Sukses


Membongkar Dapur Timnas Indonesia Era 1990-an bersama Kas Hartadi

Bola.com, Solo - Bagi pencinta sepak bola Indonesia era 1990-an, nama Kas Hartadi familiar. Pria asal Solo yang menjadi andalan di Timnas Indonesia sejak usia muda.

Kiprahnya semakin berkembang dengan mencapai banyak kesuksesan bersama tim Kramayudha Tiga Berlian (KTB). Posisinya sebagai pemain sayap karena kelincahan dan kecepatannya.

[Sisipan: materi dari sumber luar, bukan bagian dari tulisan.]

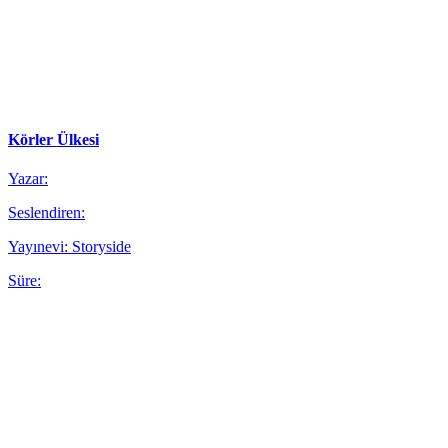
Körler Ülkesi
Yazar:
Seslendiren:
Yayınevi: Storyside
Süre: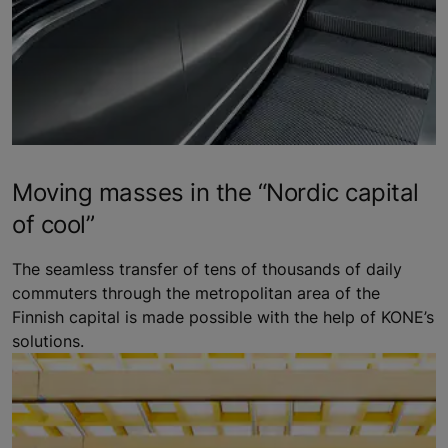
Moving masses in the “Nordic capital
of cool”
The seamless transfer of tens of thousands of daily
commuters through the metropolitan area of the
Finnish capital is made possible with the help of KONE’s
solutions.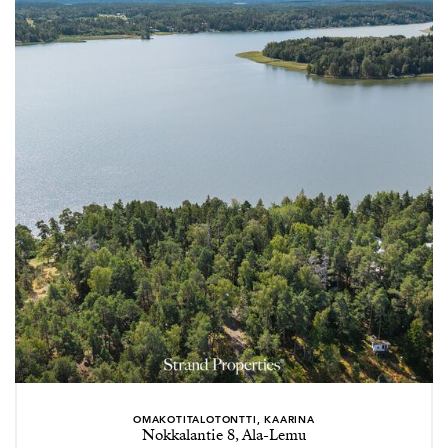
OMAKOTITALOTONTTI, KAARINA
Nokkalantie 8, Ala-Lemu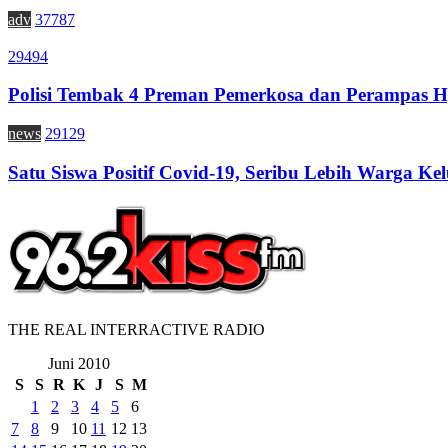
adv
37787
29494
Polisi Tembak 4 Preman Pemerkosa dan Perampas H
news
29129
Satu Siswa Positif Covid-19, Seribu Lebih Warga Kel
THE REAL INTERRACTIVE RADIO
Juni 2010
S
S
R
K
J
S
M
1
2
3
4
5
6
7
8
9
10
11
12
13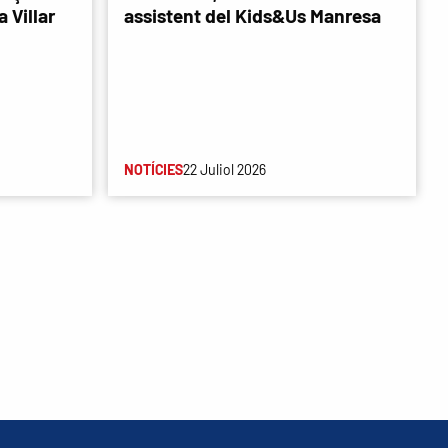
 Villar
assistent del Kids&Us Manresa
NOTÍCIES
22 Juliol 2026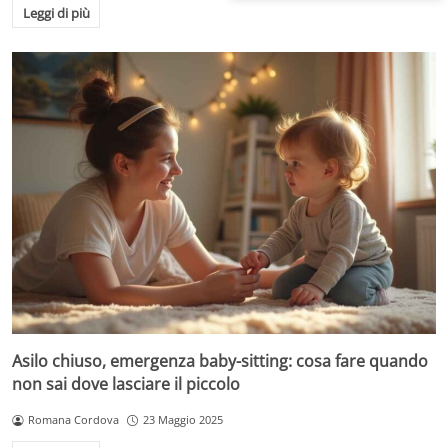
Leggi di più
Asilo chiuso, emergenza baby-sitting: cosa fare quando
non sai dove lasciare il piccolo
Romana Cordova
23 Maggio 2025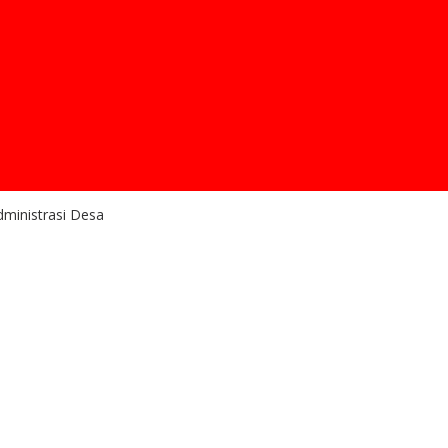
ministrasi Desa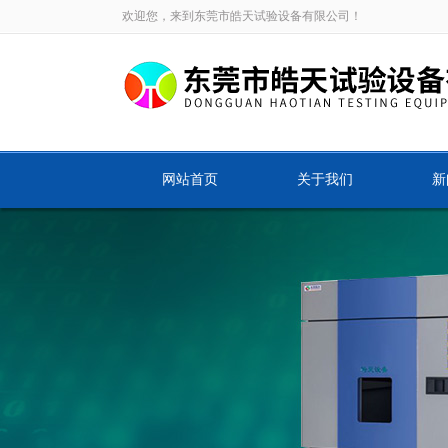
欢迎您，来到东莞市皓天试验设备有限公司！
网站首页
关于我们
新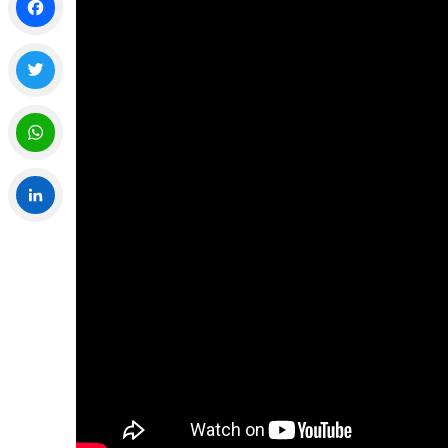
Facebook
Twitter
WhatsApp
LinkedIn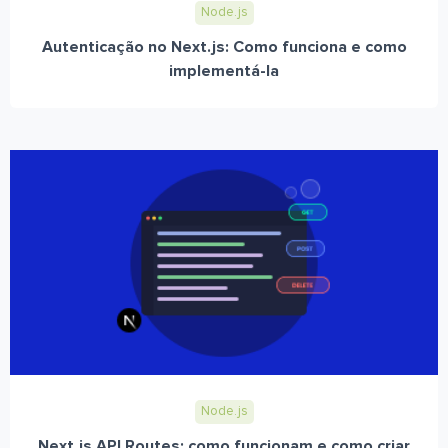
Node.js
Autenticação no Next.js: Como funciona e como
implementá-la
Node.js
Next.js API Routes: como funcionam e como criar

Kas Hartadi lalu mendapat julukan Si Kijang.

Medali emas SEA Games Manila 1991 menjadi satu di antara bukti rangkaian kesuksesannya di sepak bola. Tidak sampai di situ, setelah gantung sepatu nama Kas Hartadi tetap moncer usai membawa Sriwijaya FC menjuarai Liga Indonesia sebagai pelatih pada tahun 2012.

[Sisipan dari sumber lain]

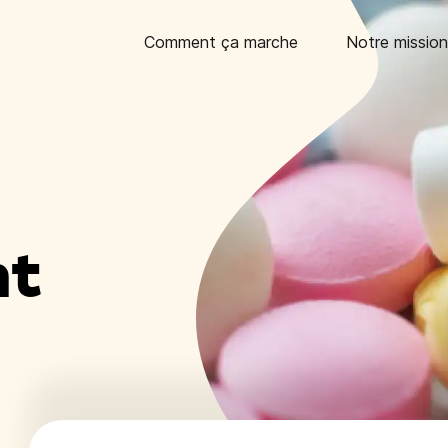
Comment ça marche
Notre mission
nt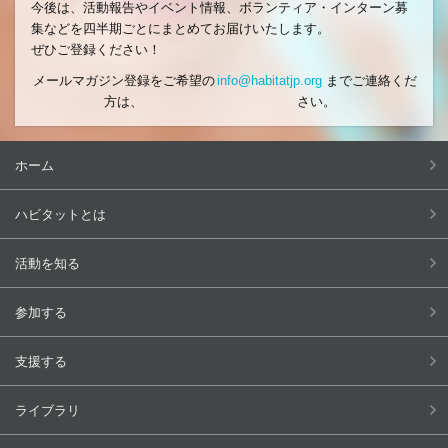
今後は、活動報告やイベント情報、ボランティア・インターン募
集などを四半期ごとにまとめてお届けいたします。
ぜひご登録ください！
メールマガジン登録をご希望の
info@habitatjp.org
までご連絡くだ
方は、
さい。
ホーム
ハビタットとは
活動を知る
参加する
支援する
ライブラリ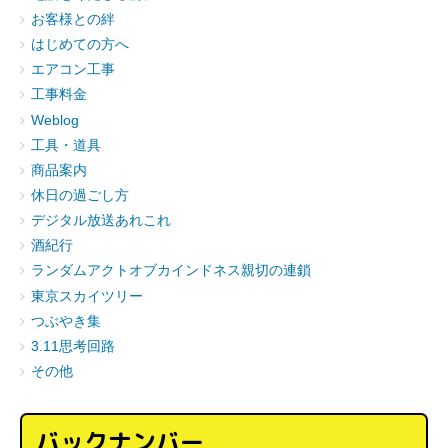
お客様との絆
はじめての方へ
エアコン工事
工事料金
Weblog
工具・道具
商品案内
休日の過ごし方
デジタル放送あれこれ
酒紀行
ランダムアクトオブカインドネス親切の連鎖
東京スカイツリー
つぶやき集
3.11思考回路
その他
バックナンバー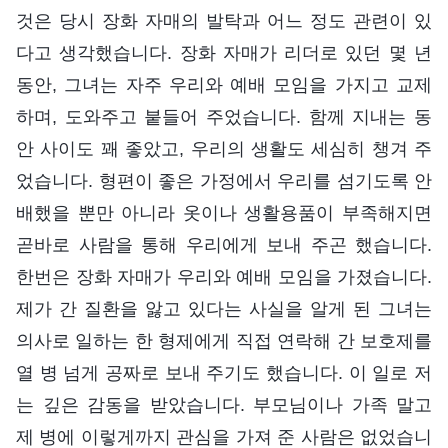
것은 당시 장화 자매의 발탁과 어느 정도 관련이 있
다고 생각했습니다. 장화 자매가 리더로 있던 몇 년
동안, 그녀는 자주 우리와 예배 모임을 가지고 교제
하며, 도와주고 붙들어 주었습니다. 함께 지내는 동
안 사이도 꽤 좋았고, 우리의 생활도 세심히 챙겨 주
었습니다. 형편이 좋은 가정에서 우리를 섬기도록 안
배했을 뿐만 아니라 옷이나 생활용품이 부족해지면
곧바로 사람을 통해 우리에게 보내 주곤 했습니다.
한번은 장화 자매가 우리와 예배 모임을 가졌습니다.
제가 간 질환을 앓고 있다는 사실을 알게 된 그녀는
의사로 일하는 한 형제에게 직접 연락해 간 보호제를
열 병 넘게 공짜로 보내 주기도 했습니다. 이 일로 저
는 깊은 감동을 받았습니다. 부모님이나 가족 말고
제 병에 이렇게까지 관심을 가져 준 사람은 없었습니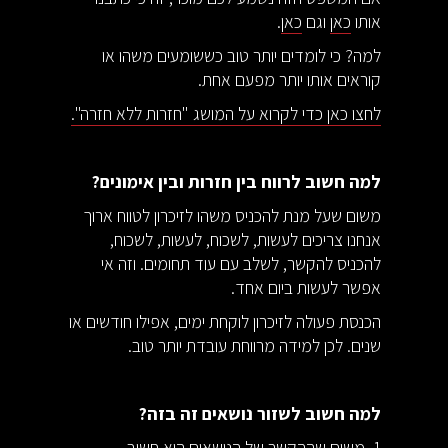
אותו
כאן
וגם
כאן
.
למה? כי לומדים יותר טוב כששומעים משהו או
קוראים אותו יותר מפעם אחת.
לחצו כאן כדי לקרוא על המושג "חזרות ללא חזרה".
למה חשוב לרווח בין חזרות ובין אימונים?
משום שעל מנת להכניס משהו לזיכרון לטווח ארוך
אנחנו צריכים לעשות, לשכוח, לעשות, לשכוח,
להכניס להקשר, לשלב עם עוד תחומים. וזה אי
אפשר לעשות ביום אחד.
הכנסת פעולה לזיכרון לוקחת ימים, אפילו חודשים או
שנים. לכן למידה מרווחת עובדת יותר טוב.
למה חשוב לשזור נושאים זה בזה?
1. משום שההקשר של הנושאים הוא חשוב.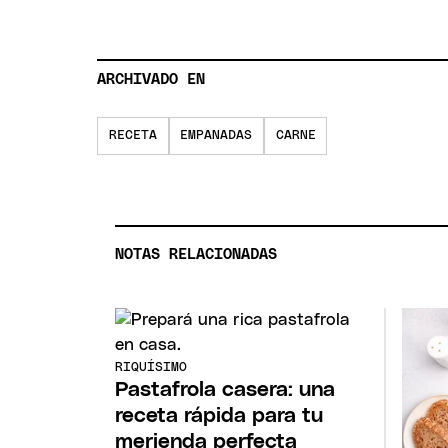
ARCHIVADO EN
RECETA
EMPANADAS
CARNE
NOTAS RELACIONADAS
RIQUÍSIMO
Pastafrola casera: una
receta rápida para tu
merienda perfecta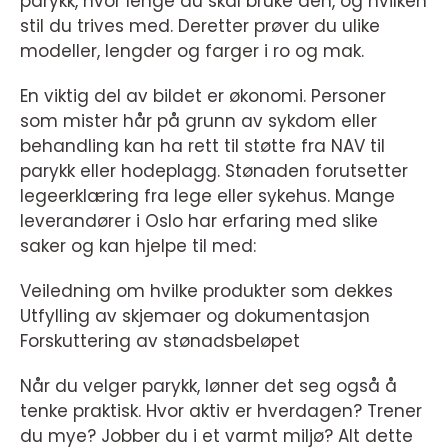
parykk, hvor lenge du skal bruke den, og hvilken
stil du trives med. Deretter prøver du ulike
modeller, lengder og farger i ro og mak.
En viktig del av bildet er økonomi. Personer
som mister hår på grunn av sykdom eller
behandling kan ha rett til støtte fra NAV til
parykk eller hodeplagg. Stønaden forutsetter
legeerklæring fra lege eller sykehus. Mange
leverandører i Oslo har erfaring med slike
saker og kan hjelpe til med:
Veiledning om hvilke produkter som dekkes
Utfylling av skjemaer og dokumentasjon
Forskuttering av stønadsbeløpet
Når du velger parykk, lønner det seg også å
tenke praktisk. Hvor aktiv er hverdagen? Trener
du mye? Jobber du i et varmt miljø? Alt dette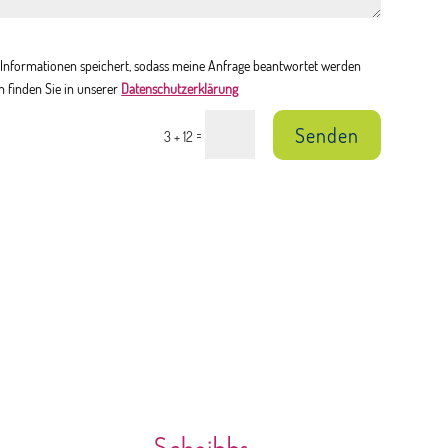
en Informationen speichert, sodass meine Anfrage beantwortet werden
n finden Sie in unserer
Datenschutzerklärung
Senden
=
3 + 12
Scheibbs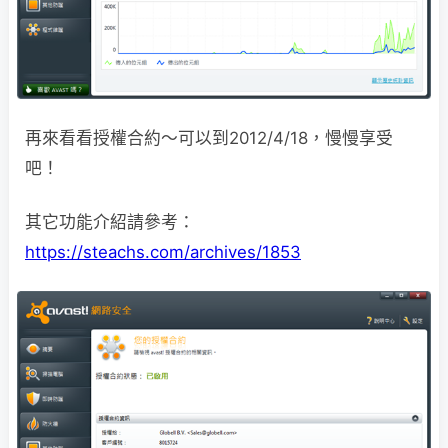
再來看看授權合約～可以到2012/4/18，慢慢享受
吧！
其它功能介紹請參考：
https://steachs.com/archives/1853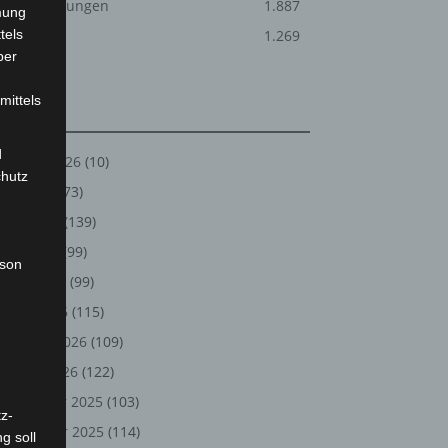
Veranstaltungen
1.887
mung
tels
Welt
1.269
ber
mittels
Archiv
d
August 2026
(10)
chutz
Die Drehleiter wurde eingesetzt um die Tierretter zur Wasseroberfläc
Juli 2026
(73)
Juni 2026
(139)
Mai 2026
(99)
rson
April 2026
(99)
März 2026
(115)
Februar 2026
(109)
Januar 2026
(122)
Dezember 2025
(103)
z-
November 2025
(114)
g soll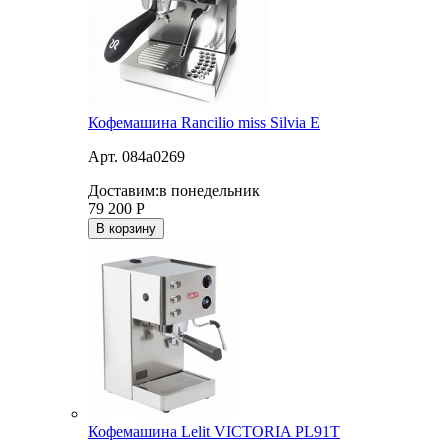
Кофемашина Rancilio miss Silvia E
Арт. 084a0269
Доставим:
в понедельник
79 200
Р
В корзину
Кофемашина Lelit VICTORIA PL91T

Bola.com berkesempatan mewawancarai Kas Hartadi, untuk bertanya seputar perjalanan kariernya saat masih aktif sebagai pemain. Terutama mengenai kiprah Timnas Indonesia saat masih dibelanya.

Kas Hartadi kini telah bertransformasi menjadi seorang pelatih jempolan. Sudah banyak klub yang sempat ia latih, tentunya dengan pencapaian prestasi. Berikut ini obrolan santai dengan sang pelatih.

Video

2 dari 3 halaman

Awal Karier

Bagaimana cerita awal Anda menekuni sepak bola hingga sukses bersama Timnas Indonesia?

Ketika di kelas 3 SD saya belajar main bola ikut klub internal Adidas kota Solo. Sampai kelas 3 SMP. Lulus dan masuk Diklat Salatiga selama satu setengah tahun, dan pindah ke Ragunan.

Dari Ragunan saya selesai tahun 1986, lalu direkrut KTB. Selama di Ragunan pemrah mewakili Timnas U-16 di Qatar dan Jerman. Hingga prestasi medali emas SEA Games 1991.

Sebelumnya di tahun 1989 saya ikut tim Timnas program latihan di Jerman, berlanjut ke Timnas Pra Olimpiade.

Apa yang mendorong Anda terus menekuni sepak bola?

Sudah cita-cita saya bahwa harus jadi pemain nasional. Makanya kerja keras setiap hari lari dsri rumah saya ke Purwosari (Kota Solo) sekitar 5 kilometer, setiap hari.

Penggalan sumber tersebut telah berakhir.